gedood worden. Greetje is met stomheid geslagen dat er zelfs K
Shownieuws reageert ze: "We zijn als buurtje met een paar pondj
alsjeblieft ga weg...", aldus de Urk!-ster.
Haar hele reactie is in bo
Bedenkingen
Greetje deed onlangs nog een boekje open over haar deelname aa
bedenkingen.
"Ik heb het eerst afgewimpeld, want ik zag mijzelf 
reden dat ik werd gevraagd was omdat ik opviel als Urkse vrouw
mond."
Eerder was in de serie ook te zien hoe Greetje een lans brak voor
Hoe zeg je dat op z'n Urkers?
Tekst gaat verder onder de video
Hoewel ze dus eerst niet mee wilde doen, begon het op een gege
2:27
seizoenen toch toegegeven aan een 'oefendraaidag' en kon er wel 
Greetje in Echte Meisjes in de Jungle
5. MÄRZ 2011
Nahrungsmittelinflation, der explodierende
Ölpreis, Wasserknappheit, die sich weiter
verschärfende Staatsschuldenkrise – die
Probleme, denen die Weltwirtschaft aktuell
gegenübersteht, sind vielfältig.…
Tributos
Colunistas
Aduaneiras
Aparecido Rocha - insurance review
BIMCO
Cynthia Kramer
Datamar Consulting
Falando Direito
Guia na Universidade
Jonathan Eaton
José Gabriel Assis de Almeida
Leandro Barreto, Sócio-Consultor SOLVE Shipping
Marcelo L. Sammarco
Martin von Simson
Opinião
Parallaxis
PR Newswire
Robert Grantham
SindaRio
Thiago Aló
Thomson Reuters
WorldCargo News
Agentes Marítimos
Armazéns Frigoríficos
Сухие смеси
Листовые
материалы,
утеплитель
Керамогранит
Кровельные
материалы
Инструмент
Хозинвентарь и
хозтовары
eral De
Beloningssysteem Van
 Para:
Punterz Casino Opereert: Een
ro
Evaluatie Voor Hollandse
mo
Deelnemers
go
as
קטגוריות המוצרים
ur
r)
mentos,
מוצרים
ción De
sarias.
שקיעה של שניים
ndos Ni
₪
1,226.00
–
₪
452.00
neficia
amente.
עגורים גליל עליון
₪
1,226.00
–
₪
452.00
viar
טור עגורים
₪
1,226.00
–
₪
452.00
○ ○ ○ ○ ○ ○ ○
§ **Work to be completed**
Print the stretch of data from its beginning through the line containing "verschärfende Staatsschuldenkrise – die", reproducing each line without any change.

§ **Finished exercise**
gedood worden. Greetje is met stomheid geslagen dat er zelfs K
Shownieuws reageert ze: "We zijn als buurtje met een paar pondj
alsjeblieft ga weg...", aldus de Urk!-ster.
Haar hele reactie is in bo
Bedenkingen
Greetje deed onlangs nog een boekje open over haar deelname aa
bedenkingen.
"Ik heb het eerst afgewimpeld, want ik zag mijzelf 
reden dat ik werd gevraagd was omdat ik opviel als Urkse vrouw
mond."
Eerder was in de serie ook te zien hoe Greetje een lans brak voor
Hoe zeg je dat op z'n Urkers?
Tekst gaat verder onder de video
Hoewel ze dus eerst niet mee wilde doen, begon het op een gege
2:27
seizoenen toch toegegeven aan een 'oefendraaidag' en kon er wel 
Greetje in Echte Meisjes in de Jungle
5. MÄRZ 2011
Nahrungsmittelinflation, der explodierende
Ölpreis, Wasserknappheit, die sich weiter
verschärfende Staatsschuldenkrise – die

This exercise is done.